Ok, a quick deny of the user-agent made my server start responding with 403s to all those requests and instead of a 225K response it now sent back 465 bytes per request. The average bandwidth on the site immediately dropped down to below 20Mbps again. Back to looking for Frank’s 403-problem
The answer was pretty simple and I didn’t have to search a lot. The clues existed in the error logs and it turned out we had “mod_evasive” enabled since another heavy bot load “attack” a while back. It is a module for “rate limiting” incoming requests and since a lot of requests to our server now comes from Fastly’s limited set of IP addresses and we had this crazy QQ thing hitting us, my server would return a 403 every now and then when it considered the rate too high.
I whitelisted Fastly’s requests and Frank’s 403 problems were solved.
Deny a level up
The bot traffic showed no sign of slowing down. Easily 20 requests per second, to the same URL and they all get an error back and obviously they don’t care. I decided to up my game a little so with help, I moved my blocking of this service to Fastly. I now block their user-agent already there so the traffic doesn’t ever reach my server. Phew, my server was finally back to its regular calm state. They way it should be.
It doesn’t stop there. Here’s a follow-up graph I just grabbed, a little over a week since I started the blocking. 16.5 million blocked requests (and counting). This graph here shows number of requests/hour on the Y axis, peeking at almost 190k; around 50 requests/second. The load is of course not actually a problem, just a nuisance now. QQGameHall keeps on going.
What we know about this.
Friends on Twitter and googling for this name informs us that this is a “game launcher” done by Tencent. I’ve tried to contact them via Twitter (as I have no means of contacting them otherwise that seems even remotely likely to work).
I have not checked what these user-agent POSTs, because I didn’t log that. I suspect it was just a zero byte POST.
The URL they post to is the CA cert bundle file with provide on the curl CA extract web page. The one we convert from the Mozilla version into a PEM for users of the world to enjoy. (Someone seems to enjoy this maybe just a little too much.)
The user-agents seemed to come (mostly) from China which seems to add up. Also, the look of the graph when it goes up and down could indicate an eastern time zone.
This program uses libcurl. Harry in the #curl channel found files in Virus Total and had a look. It is, I think, therefore highly likely that this “storm” is caused by an application using curl!
My theory: this is some sort of service that was deployed, or an upgrade shipped, that wants to get an updated CA store and they get that from our site with this request. Either they get it far too often or maybe there are just a very large amount them or similar. I cannot understand why they issue a POST though. If they would just have done a GET I would never have noticed and they would’ve fetched perfectly fine cached versions from the CDN…

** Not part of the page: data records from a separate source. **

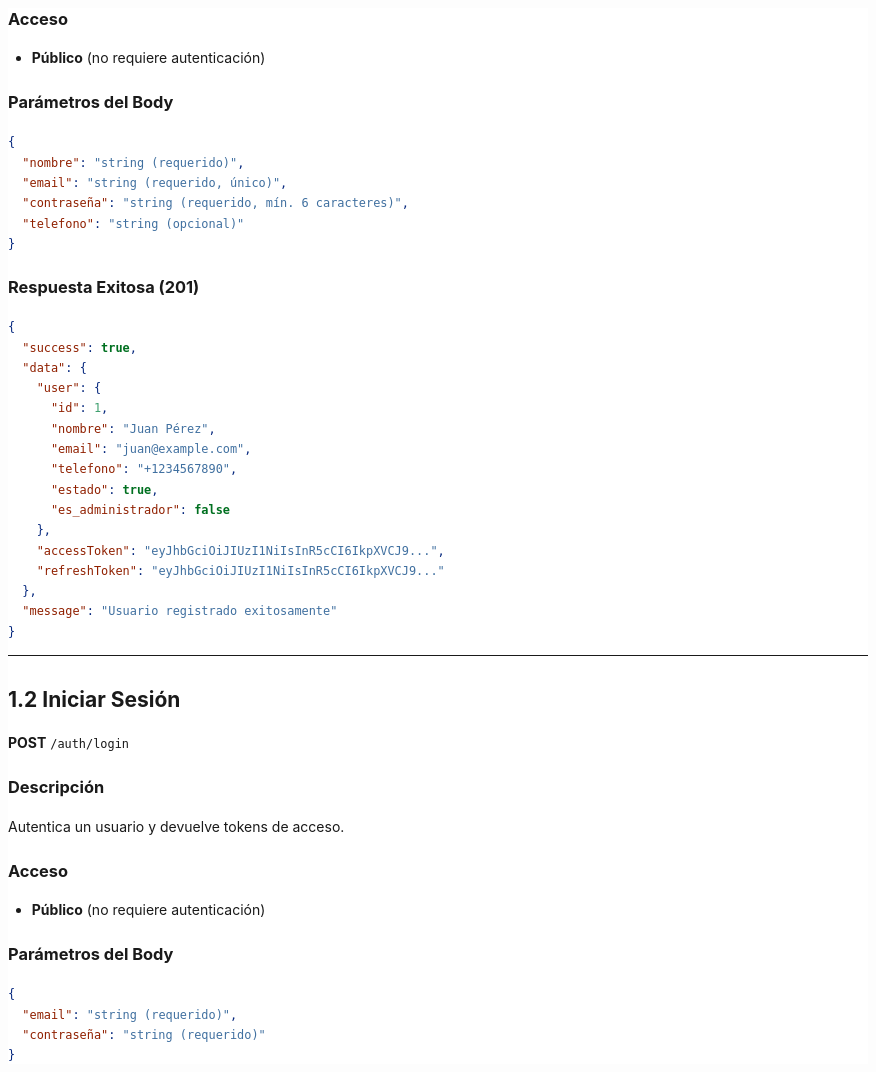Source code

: ### Acceso
- **Público** (no requiere autenticación)

### Parámetros del Body
```json
{
  "nombre": "string (requerido)",
  "email": "string (requerido, único)",
  "contraseña": "string (requerido, mín. 6 caracteres)",
  "telefono": "string (opcional)"
}
```

### Respuesta Exitosa (201)
```json
{
  "success": true,
  "data": {
    "user": {
      "id": 1,
      "nombre": "Juan Pérez",
      "email": "juan@example.com",
      "telefono": "+1234567890",
      "estado": true,
      "es_administrador": false
    },
    "accessToken": "eyJhbGciOiJIUzI1NiIsInR5cCI6IkpXVCJ9...",
    "refreshToken": "eyJhbGciOiJIUzI1NiIsInR5cCI6IkpXVCJ9..."
  },
  "message": "Usuario registrado exitosamente"
}
```

---

## 1.2 Iniciar Sesión
**POST** `/auth/login`

### Descripción
Autentica un usuario y devuelve tokens de acceso.

### Acceso
- **Público** (no requiere autenticación)

### Parámetros del Body
```json
{
  "email": "string (requerido)",
  "contraseña": "string (requerido)"
}
```
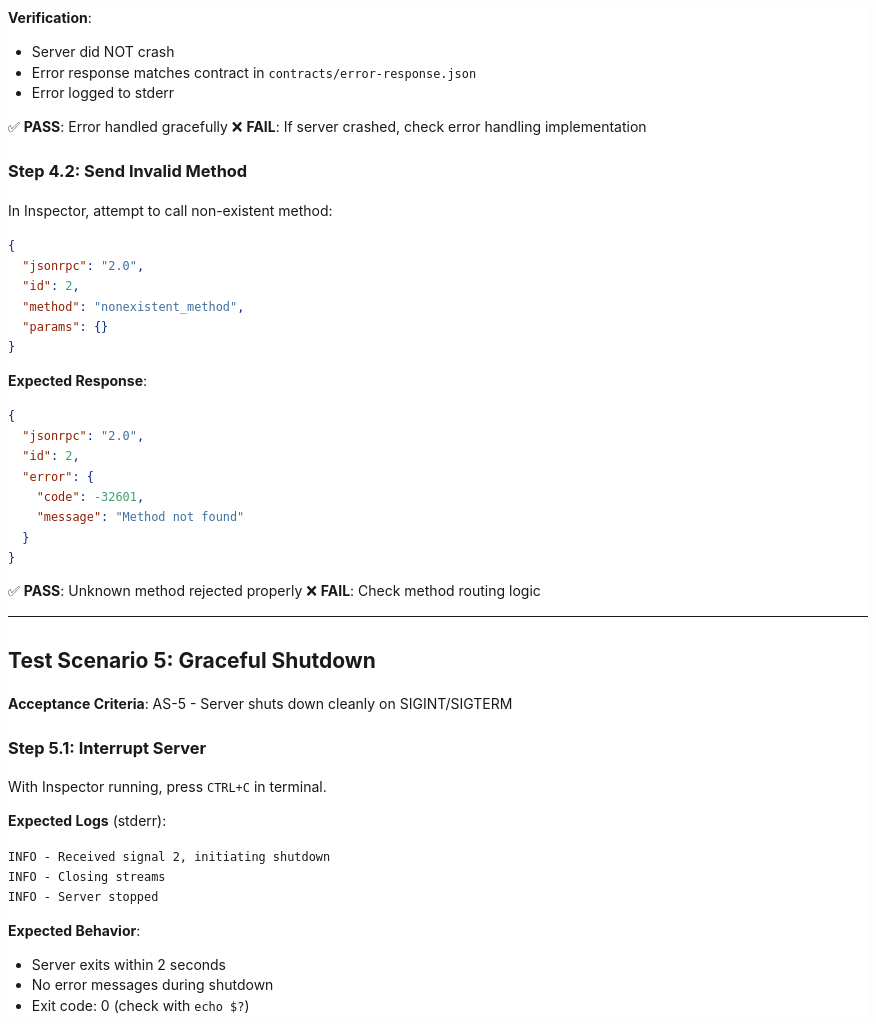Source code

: **Verification**:
- Server did NOT crash
- Error response matches contract in `contracts/error-response.json`
- Error logged to stderr

✅ **PASS**: Error handled gracefully
❌ **FAIL**: If server crashed, check error handling implementation

### Step 4.2: Send Invalid Method

In Inspector, attempt to call non-existent method:
```json
{
  "jsonrpc": "2.0",
  "id": 2,
  "method": "nonexistent_method",
  "params": {}
}
```

**Expected Response**:
```json
{
  "jsonrpc": "2.0",
  "id": 2,
  "error": {
    "code": -32601,
    "message": "Method not found"
  }
}
```

✅ **PASS**: Unknown method rejected properly
❌ **FAIL**: Check method routing logic

---

## Test Scenario 5: Graceful Shutdown

**Acceptance Criteria**: AS-5 - Server shuts down cleanly on SIGINT/SIGTERM

### Step 5.1: Interrupt Server

With Inspector running, press `CTRL+C` in terminal.

**Expected Logs** (stderr):
```
INFO - Received signal 2, initiating shutdown
INFO - Closing streams
INFO - Server stopped
```

**Expected Behavior**:
- Server exits within 2 seconds
- No error messages during shutdown
- Exit code: 0 (check with `echo $?`)

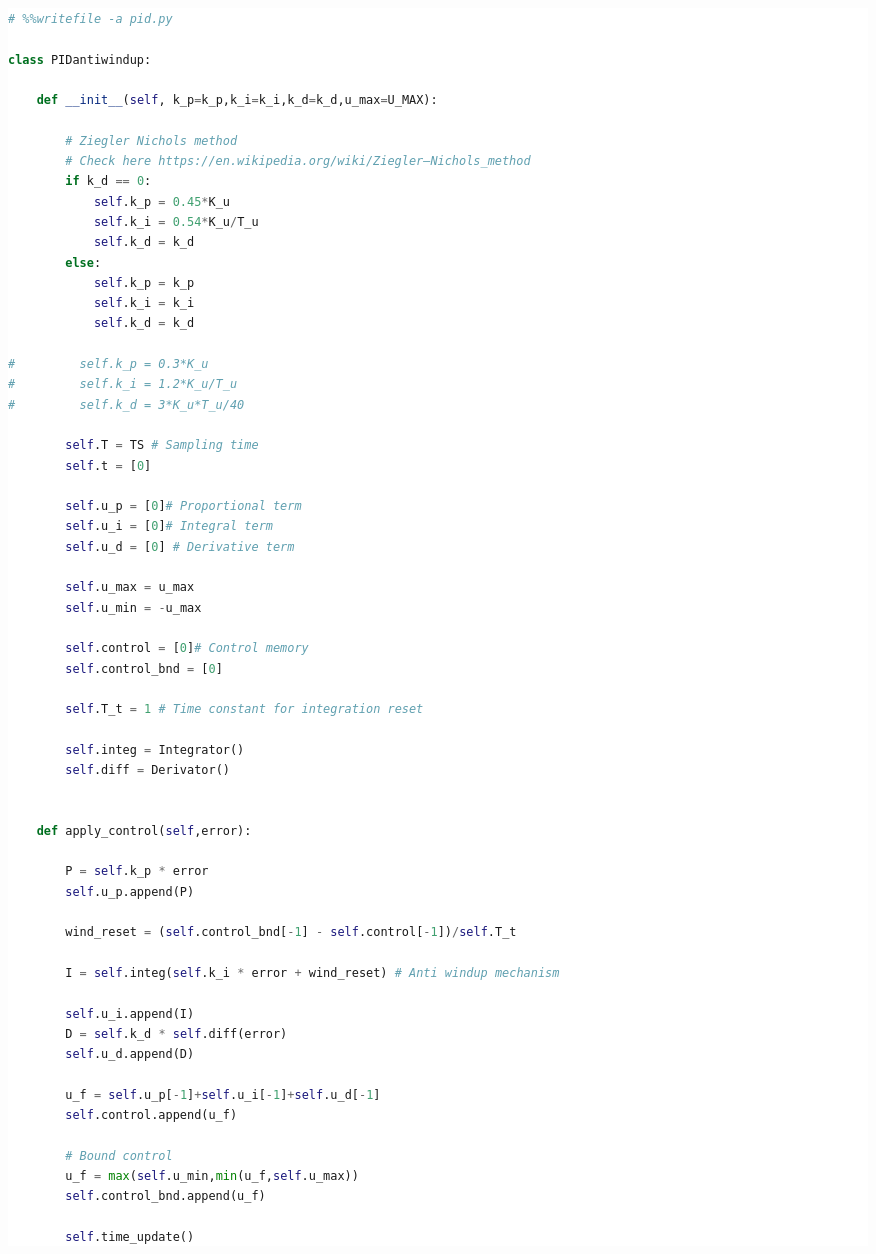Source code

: 
```python
# %%writefile -a pid.py

class PIDantiwindup:

    def __init__(self, k_p=k_p,k_i=k_i,k_d=k_d,u_max=U_MAX):
        
        # Ziegler Nichols method 
        # Check here https://en.wikipedia.org/wiki/Ziegler–Nichols_method
        if k_d == 0:
            self.k_p = 0.45*K_u
            self.k_i = 0.54*K_u/T_u
            self.k_d = k_d
        else: 
            self.k_p = k_p
            self.k_i = k_i
            self.k_d = k_d
        
#         self.k_p = 0.3*K_u
#         self.k_i = 1.2*K_u/T_u
#         self.k_d = 3*K_u*T_u/40
        
        self.T = TS # Sampling time
        self.t = [0]
        
        self.u_p = [0]# Proportional term
        self.u_i = [0]# Integral term 
        self.u_d = [0] # Derivative term
        
        self.u_max = u_max
        self.u_min = -u_max
        
        self.control = [0]# Control memory
        self.control_bnd = [0]
        
        self.T_t = 1 # Time constant for integration reset 
        
        self.integ = Integrator()
        self.diff = Derivator()
        
        
    def apply_control(self,error):
        
        P = self.k_p * error
        self.u_p.append(P)
        
        wind_reset = (self.control_bnd[-1] - self.control[-1])/self.T_t
        
        I = self.integ(self.k_i * error + wind_reset) # Anti windup mechanism
        
        self.u_i.append(I)
        D = self.k_d * self.diff(error)
        self.u_d.append(D)
                             
        u_f = self.u_p[-1]+self.u_i[-1]+self.u_d[-1]
        self.control.append(u_f)
        
        # Bound control 
        u_f = max(self.u_min,min(u_f,self.u_max))
        self.control_bnd.append(u_f)
        
        self.time_update()

```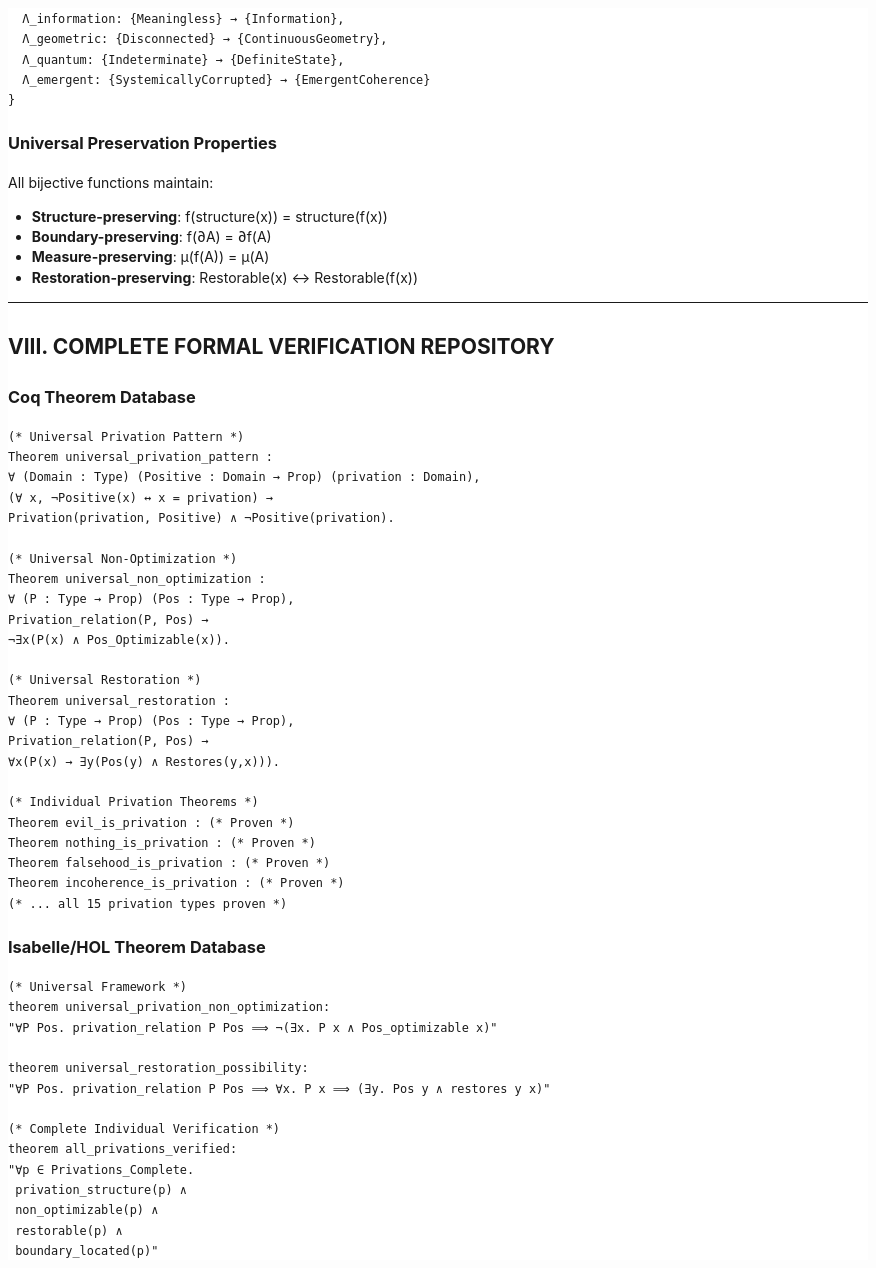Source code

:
 ```
  Λ_information: {Meaningless} → {Information},
  Λ_geometric: {Disconnected} → {ContinuousGeometry},
  Λ_quantum: {Indeterminate} → {DefiniteState},
  Λ_emergent: {SystemicallyCorrupted} → {EmergentCoherence}
}
```

### Universal Preservation Properties
All bijective functions maintain:
- **Structure-preserving**: f(structure(x)) = structure(f(x))
- **Boundary-preserving**: f(∂A) = ∂f(A)
- **Measure-preserving**: μ(f(A)) = μ(A)
- **Restoration-preserving**: Restorable(x) ↔ Restorable(f(x))

---

## VIII. COMPLETE FORMAL VERIFICATION REPOSITORY

### Coq Theorem Database
```coq
(* Universal Privation Pattern *)
Theorem universal_privation_pattern :
∀ (Domain : Type) (Positive : Domain → Prop) (privation : Domain),
(∀ x, ¬Positive(x) ↔ x = privation) →
Privation(privation, Positive) ∧ ¬Positive(privation).

(* Universal Non-Optimization *)
Theorem universal_non_optimization :
∀ (P : Type → Prop) (Pos : Type → Prop),
Privation_relation(P, Pos) →
¬∃x(P(x) ∧ Pos_Optimizable(x)).

(* Universal Restoration *)
Theorem universal_restoration :
∀ (P : Type → Prop) (Pos : Type → Prop),
Privation_relation(P, Pos) →
∀x(P(x) → ∃y(Pos(y) ∧ Restores(y,x))).

(* Individual Privation Theorems *)
Theorem evil_is_privation : (* Proven *)
Theorem nothing_is_privation : (* Proven *)
Theorem falsehood_is_privation : (* Proven *)
Theorem incoherence_is_privation : (* Proven *)
(* ... all 15 privation types proven *)
```

### Isabelle/HOL Theorem Database
```isabelle
(* Universal Framework *)
theorem universal_privation_non_optimization:
"∀P Pos. privation_relation P Pos ⟹ ¬(∃x. P x ∧ Pos_optimizable x)"

theorem universal_restoration_possibility:
"∀P Pos. privation_relation P Pos ⟹ ∀x. P x ⟹ (∃y. Pos y ∧ restores y x)"

(* Complete Individual Verification *)
theorem all_privations_verified:
"∀p ∈ Privations_Complete. 
 privation_structure(p) ∧ 
 non_optimizable(p) ∧ 
 restorable(p) ∧ 
 boundary_located(p)"
```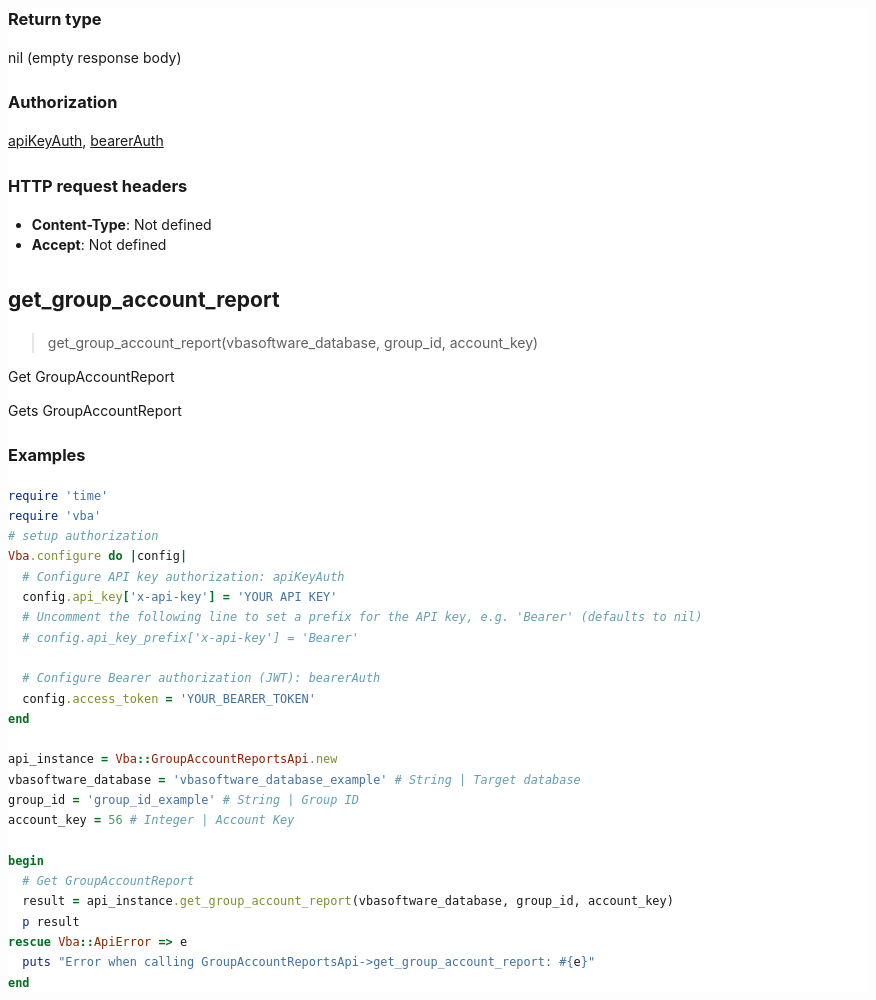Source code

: ### Return type

nil (empty response body)

### Authorization

[apiKeyAuth](../README.md#apiKeyAuth), [bearerAuth](../README.md#bearerAuth)

### HTTP request headers

- **Content-Type**: Not defined
- **Accept**: Not defined


## get_group_account_report

> <GroupAccountReportVBAResponse> get_group_account_report(vbasoftware_database, group_id, account_key)

Get GroupAccountReport

Gets GroupAccountReport

### Examples

```ruby
require 'time'
require 'vba'
# setup authorization
Vba.configure do |config|
  # Configure API key authorization: apiKeyAuth
  config.api_key['x-api-key'] = 'YOUR API KEY'
  # Uncomment the following line to set a prefix for the API key, e.g. 'Bearer' (defaults to nil)
  # config.api_key_prefix['x-api-key'] = 'Bearer'

  # Configure Bearer authorization (JWT): bearerAuth
  config.access_token = 'YOUR_BEARER_TOKEN'
end

api_instance = Vba::GroupAccountReportsApi.new
vbasoftware_database = 'vbasoftware_database_example' # String | Target database
group_id = 'group_id_example' # String | Group ID
account_key = 56 # Integer | Account Key

begin
  # Get GroupAccountReport
  result = api_instance.get_group_account_report(vbasoftware_database, group_id, account_key)
  p result
rescue Vba::ApiError => e
  puts "Error when calling GroupAccountReportsApi->get_group_account_report: #{e}"
end
```
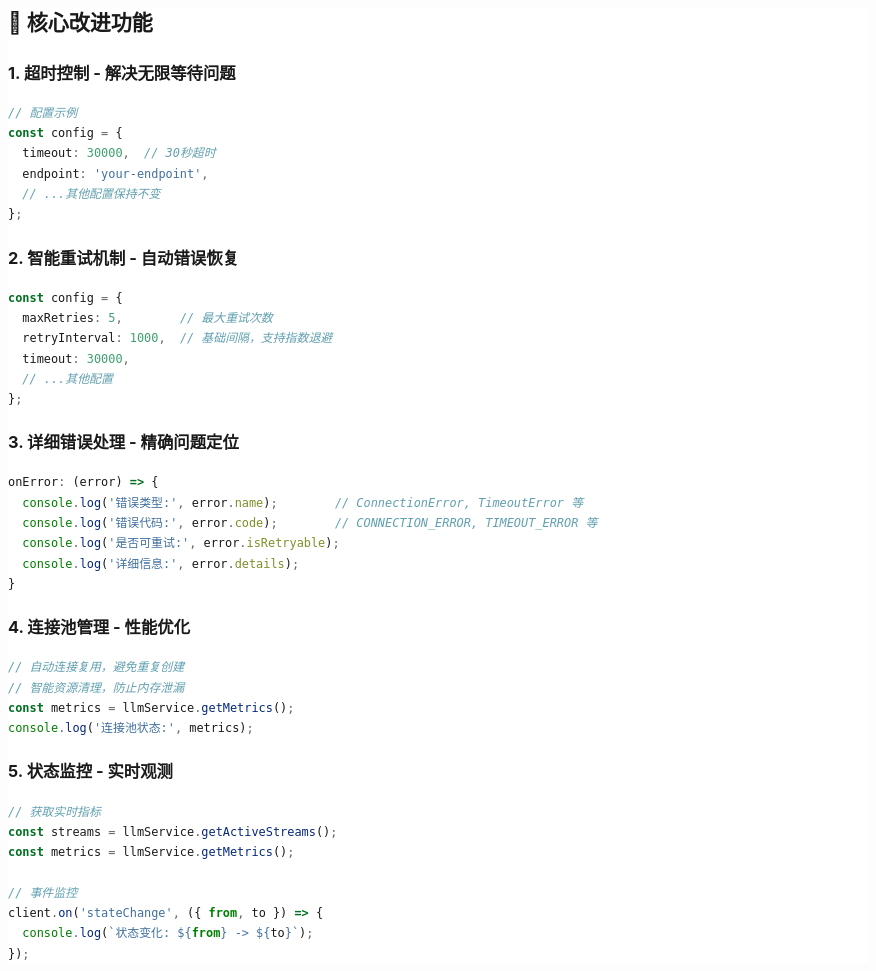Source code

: ## 🚀 核心改进功能

### 1. **超时控制** - 解决无限等待问题
```typescript
// 配置示例
const config = {
  timeout: 30000,  // 30秒超时
  endpoint: 'your-endpoint',
  // ...其他配置保持不变
};
```

### 2. **智能重试机制** - 自动错误恢复
```typescript
const config = {
  maxRetries: 5,        // 最大重试次数
  retryInterval: 1000,  // 基础间隔，支持指数退避
  timeout: 30000,
  // ...其他配置
};
```

### 3. **详细错误处理** - 精确问题定位
```typescript
onError: (error) => {
  console.log('错误类型:', error.name);        // ConnectionError, TimeoutError 等
  console.log('错误代码:', error.code);        // CONNECTION_ERROR, TIMEOUT_ERROR 等
  console.log('是否可重试:', error.isRetryable);
  console.log('详细信息:', error.details);
}
```

### 4. **连接池管理** - 性能优化
```typescript
// 自动连接复用，避免重复创建
// 智能资源清理，防止内存泄漏
const metrics = llmService.getMetrics();
console.log('连接池状态:', metrics);
```

### 5. **状态监控** - 实时观测
```typescript
// 获取实时指标
const streams = llmService.getActiveStreams();
const metrics = llmService.getMetrics();

// 事件监控
client.on('stateChange', ({ from, to }) => {
  console.log(`状态变化: ${from} -> ${to}`);
});
```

Feel free to speculate further!
Logging, privacy, analytics
I don’t have any logging of the CDN traffic to the curl site. Primarily because I haven’t had to, but also because I appreciate the privacy gain for our users and finally because handling logs at this volume pretty much requires a separate service and they all seem to be fairly pricey – for something I really don’t want. So therefore I don’t see the source IP addresses these things. (But yes, I can ask Fastly to check and tell me if I really really wanted to know.)
Also: I don’t run any analytics (Google or otherwise) on the site, primarily for privacy reasons. So that won’t give me that data or other clues either.
Update: it has been proposed I could see the IP address in the
X-Forwarded-For: headers and it seems accurate. Of course I didn’t log that header during this period but I will consider starting doing it for better control and info in the future.
Update 2: As of May 18 2020, this flood has not diminished. Logs show that we still block about 5 million requests/day from this service, peaking at over 100 requests/minute.